Repeat the data in full. Drop every picture.

· · · · ·

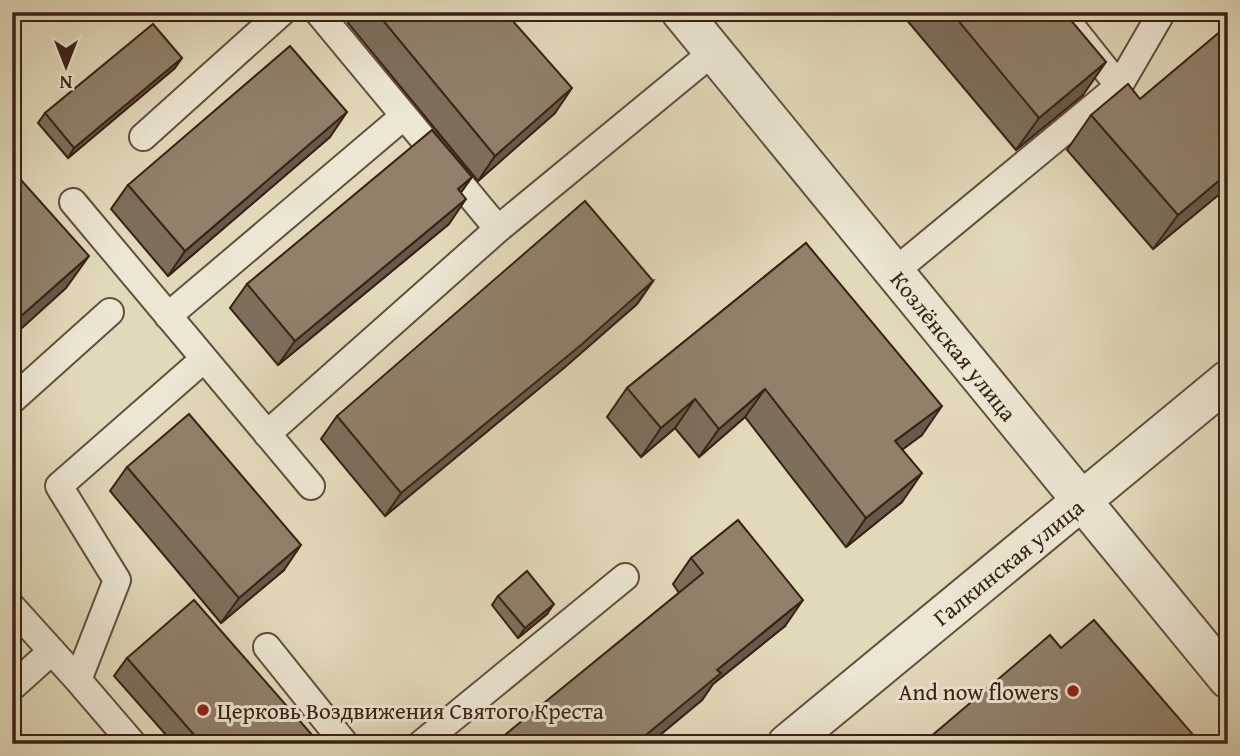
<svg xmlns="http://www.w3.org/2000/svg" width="1240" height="756" font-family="'Gentium Book Plus',serif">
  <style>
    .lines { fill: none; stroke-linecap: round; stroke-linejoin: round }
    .lane-casing { stroke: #634f3e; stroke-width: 30 }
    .street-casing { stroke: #634f3e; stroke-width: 42 }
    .lane { stroke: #ece6d2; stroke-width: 26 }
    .street { stroke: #ece6d2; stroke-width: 38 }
    .wall { fill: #7d6f5c; stroke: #392115; stroke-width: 2 }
    .shaded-wall { fill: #665a4b; stroke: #392115; stroke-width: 2 }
    .building { fill: #91816b; stroke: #392115; stroke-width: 2 }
    .poi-dot { fill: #8f2418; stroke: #ece6d2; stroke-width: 2.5 }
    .labels { text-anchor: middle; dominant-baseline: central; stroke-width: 6; stroke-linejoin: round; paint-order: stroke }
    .street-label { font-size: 23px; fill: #392115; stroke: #ece6d2 }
    .poi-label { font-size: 23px; fill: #392115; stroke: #ece6d2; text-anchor: end }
  </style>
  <rect width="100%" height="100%" fill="#e2d9ba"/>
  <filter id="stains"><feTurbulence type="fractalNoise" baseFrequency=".00286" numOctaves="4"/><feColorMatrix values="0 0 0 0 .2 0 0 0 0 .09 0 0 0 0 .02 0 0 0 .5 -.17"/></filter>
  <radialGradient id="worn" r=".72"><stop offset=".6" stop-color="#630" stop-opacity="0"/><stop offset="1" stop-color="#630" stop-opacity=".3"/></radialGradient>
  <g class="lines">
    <defs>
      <path id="lane" d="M318,12L498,229L713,52
        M1060,12L1119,86
        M143,137L282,12
        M73,202L311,486
        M894,272L1119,86L1162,12
        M168,316L404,116
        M12,400L110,312
        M267,434L498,229
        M12,607L78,680
        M267,647L345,744
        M12,687L52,651
        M133,744L78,680L117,580L59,486L204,359
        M421,744L625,577"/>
      <path id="street" d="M681,12L1228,679
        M787,744L1228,380"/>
    </defs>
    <use href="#lane" class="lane-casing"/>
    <use href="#street" class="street-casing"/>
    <use href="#lane" class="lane"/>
    <use href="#street" class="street"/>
  </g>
  <path class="wall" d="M355,12H505L555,113L478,181L348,23Z
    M900,12H1064L1083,95L1016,150Z
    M175,68L68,158L38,123L45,113Z
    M1140,99L1228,187L1153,249L1067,150L1091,115Z
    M330,137L168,276L111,209L128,185Z
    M472,177L460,193L449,224L278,365L230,308L247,284Z
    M806,243L922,435L902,449V502L846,547L745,417L699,457L675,428L641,457L607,417L627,388Z
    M653,281L637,304L565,367L385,516L321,439L337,416Z
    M127,467L284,570L221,623L110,491Z
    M691,558L785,626L713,684L702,700L649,744H494L679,593L673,584Z
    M498,596L547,614L518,638L492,605Z
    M127,658L320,744H174L114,676Z"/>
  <path class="shaded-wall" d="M182,58L175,68L68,158L74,148Z
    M1106,62L1083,95L1016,150L1039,118Z
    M572,88L555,113L478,181L495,156Z
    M347,112L330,137L168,276L185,251Z
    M1228,173V187L1153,249L1178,215Z
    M472,177L455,201L458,189Z
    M466,199L449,224L278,365L295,341Z
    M89,256L66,288L12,337V324Z
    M653,281L637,304L565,367L385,516L401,493Z
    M765,389L745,417L699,457L719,429Z
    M695,399L675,428L641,457L661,428Z
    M942,406L922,435L875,470L895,441Z
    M922,473L902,502L846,547L866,518Z
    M301,545L284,570L221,623L239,598Z
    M803,600L785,626L713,684L702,700L649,744H635L717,670Z
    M554,604L547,614L518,638L525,628Z"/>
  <path class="building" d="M376,12H505L572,88L495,156Z
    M951,12H1064L1106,62L1039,118Z
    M153,24L182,58L74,148L45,113Z
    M1228,25V173L1178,215L1091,115L1128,84L1140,99Z
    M290,46L347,112L185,251L128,185Z
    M432,130L472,177L458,189L466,199L295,341L247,284Z
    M21,180L89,256L12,324V188Z
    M585,201L653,281L581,345L401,493L337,416Z
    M806,243L942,406L895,441L922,473L866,518L765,389L719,429L695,399L661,428L627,388Z
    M189,414L301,545L239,598L127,467Z
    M738,520L803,600L717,670L721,673L635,744H494L703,573L691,558Z
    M527,571L554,604L525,628L498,596Z
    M194,600L320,744H202L127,658Z
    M1094,620L1201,744H922L1050,635L1061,648Z"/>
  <g class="poi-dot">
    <circle cx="1073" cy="691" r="7"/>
    <circle cx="203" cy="710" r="7"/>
  </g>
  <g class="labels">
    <g class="street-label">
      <text transform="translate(954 346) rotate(51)">Козлёнская улица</text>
      <text transform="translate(1008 562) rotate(-39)">Галкинская улица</text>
    </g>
    <g class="poi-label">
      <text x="1059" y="691">And now flowers</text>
      <text x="217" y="710" text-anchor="start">Церковь Воздвижения Святого Креста</text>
    </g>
  </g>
  <rect width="1240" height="756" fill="none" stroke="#e2d9ba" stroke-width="42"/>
  <rect x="14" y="14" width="1212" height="728" fill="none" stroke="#392115" stroke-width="3.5"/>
  <rect x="21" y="21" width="1198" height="714" fill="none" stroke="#392115" stroke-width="2"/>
  <g transform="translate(66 66) rotate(180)" stroke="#ece6d2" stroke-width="5" paint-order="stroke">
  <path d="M0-5L12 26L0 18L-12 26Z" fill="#392115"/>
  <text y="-10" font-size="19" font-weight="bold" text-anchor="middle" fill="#392115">N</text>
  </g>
  <rect width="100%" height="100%" filter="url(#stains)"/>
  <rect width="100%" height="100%" fill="url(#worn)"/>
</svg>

· · · · ·

Reply:
<svg xmlns="http://www.w3.org/2000/svg" width="1240" height="756" font-family="'Gentium Book Plus',serif">
  <style>
    .lines { fill: none; stroke-linecap: round; stroke-linejoin: round }
    .lane-casing { stroke: #634f3e; stroke-width: 30 }
    .street-casing { stroke: #634f3e; stroke-width: 42 }
    .lane { stroke: #ece6d2; stroke-width: 26 }
    .street { stroke: #ece6d2; stroke-width: 38 }
    .wall { fill: #7d6f5c; stroke: #392115; stroke-width: 2 }
    .shaded-wall { fill: #665a4b; stroke: #392115; stroke-width: 2 }
    .building { fill: #91816b; stroke: #392115; stroke-width: 2 }
    .poi-dot { fill: #8f2418; stroke: #ece6d2; stroke-width: 2.5 }
    .labels { text-anchor: middle; dominant-baseline: central; stroke-width: 6; stroke-linejoin: round; paint-order: stroke }
    .street-label { font-size: 23px; fill: #392115; stroke: #ece6d2 }
    .poi-label { font-size: 23px; fill: #392115; stroke: #ece6d2; text-anchor: end }
  </style>
  <rect width="100%" height="100%" fill="#e2d9ba"/>
  <filter id="stains"><feTurbulence type="fractalNoise" baseFrequency=".00286" numOctaves="4"/><feColorMatrix values="0 0 0 0 .2 0 0 0 0 .09 0 0 0 0 .02 0 0 0 .5 -.17"/></filter>
  <radialGradient id="worn" r=".72"><stop offset=".6" stop-color="#630" stop-opacity="0"/><stop offset="1" stop-color="#630" stop-opacity=".3"/></radialGradient>
  <g class="lines">
    <defs>
      <path id="lane" d="M318,12L498,229L713,52
        M1060,12L1119,86
        M143,137L282,12
        M73,202L311,486
        M894,272L1119,86L1162,12
        M168,316L404,116
        M12,400L110,312
        M267,434L498,229
        M12,607L78,680
        M267,647L345,744
        M12,687L52,651
        M133,744L78,680L117,580L59,486L204,359
        M421,744L625,577"/>
      <path id="street" d="M681,12L1228,679
        M787,744L1228,380"/>
    </defs>
    <use href="#lane" class="lane-casing"/>
    <use href="#street" class="street-casing"/>
    <use href="#lane" class="lane"/>
    <use href="#street" class="street"/>
  </g>
  <path class="wall" d="M355,12H505L555,113L478,181L348,23Z
    M900,12H1064L1083,95L1016,150Z
    M175,68L68,158L38,123L45,113Z
    M1140,99L1228,187L1153,249L1067,150L1091,115Z
    M330,137L168,276L111,209L128,185Z
    M472,177L460,193L449,224L278,365L230,308L247,284Z
    M806,243L922,435L902,449V502L846,547L745,417L699,457L675,428L641,457L607,417L627,388Z
    M653,281L637,304L565,367L385,516L321,439L337,416Z
    M127,467L284,570L221,623L110,491Z
    M691,558L785,626L713,684L702,700L649,744H494L679,593L673,584Z
    M498,596L547,614L518,638L492,605Z
    M127,658L320,744H174L114,676Z"/>
  <path class="shaded-wall" d="M182,58L175,68L68,158L74,148Z
    M1106,62L1083,95L1016,150L1039,118Z
    M572,88L555,113L478,181L495,156Z
    M347,112L330,137L168,276L185,251Z
    M1228,173V187L1153,249L1178,215Z
    M472,177L455,201L458,189Z
    M466,199L449,224L278,365L295,341Z
    M89,256L66,288L12,337V324Z
    M653,281L637,304L565,367L385,516L401,493Z
    M765,389L745,417L699,457L719,429Z
    M695,399L675,428L641,457L661,428Z
    M942,406L922,435L875,470L895,441Z
    M922,473L902,502L846,547L866,518Z
    M301,545L284,570L221,623L239,598Z
    M803,600L785,626L713,684L702,700L649,744H635L717,670Z
    M554,604L547,614L518,638L525,628Z"/>
  <path class="building" d="M376,12H505L572,88L495,156Z
    M951,12H1064L1106,62L1039,118Z
    M153,24L182,58L74,148L45,113Z
    M1228,25V173L1178,215L1091,115L1128,84L1140,99Z
    M290,46L347,112L185,251L128,185Z
    M432,130L472,177L458,189L466,199L295,341L247,284Z
    M21,180L89,256L12,324V188Z
    M585,201L653,281L581,345L401,493L337,416Z
    M806,243L942,406L895,441L922,473L866,518L765,389L719,429L695,399L661,428L627,388Z
    M189,414L301,545L239,598L127,467Z
    M738,520L803,600L717,670L721,673L635,744H494L703,573L691,558Z
    M527,571L554,604L525,628L498,596Z
    M194,600L320,744H202L127,658Z
    M1094,620L1201,744H922L1050,635L1061,648Z"/>
  <g class="poi-dot">
    <circle cx="1073" cy="691" r="7"/>
    <circle cx="203" cy="710" r="7"/>
  </g>
  <g class="labels">
    <g class="street-label">
      <text transform="translate(954 346) rotate(51)">Козлёнская улица</text>
      <text transform="translate(1008 562) rotate(-39)">Галкинская улица</text>
    </g>
    <g class="poi-label">
      <text x="1059" y="691">And now flowers</text>
      <text x="217" y="710" text-anchor="start">Церковь Воздвижения Святого Креста</text>
    </g>
  </g>
  <rect width="1240" height="756" fill="none" stroke="#e2d9ba" stroke-width="42"/>
  <rect x="14" y="14" width="1212" height="728" fill="none" stroke="#392115" stroke-width="3.5"/>
  <rect x="21" y="21" width="1198" height="714" fill="none" stroke="#392115" stroke-width="2"/>
  <g transform="translate(66 66) rotate(180)" stroke="#ece6d2" stroke-width="5" paint-order="stroke">
  <path d="M0-5L12 26L0 18L-12 26Z" fill="#392115"/>
  <text y="-10" font-size="19" font-weight="bold" text-anchor="middle" fill="#392115">N</text>
  </g>
  <rect width="100%" height="100%" filter="url(#stains)"/>
  <rect width="100%" height="100%" fill="url(#worn)"/>
</svg>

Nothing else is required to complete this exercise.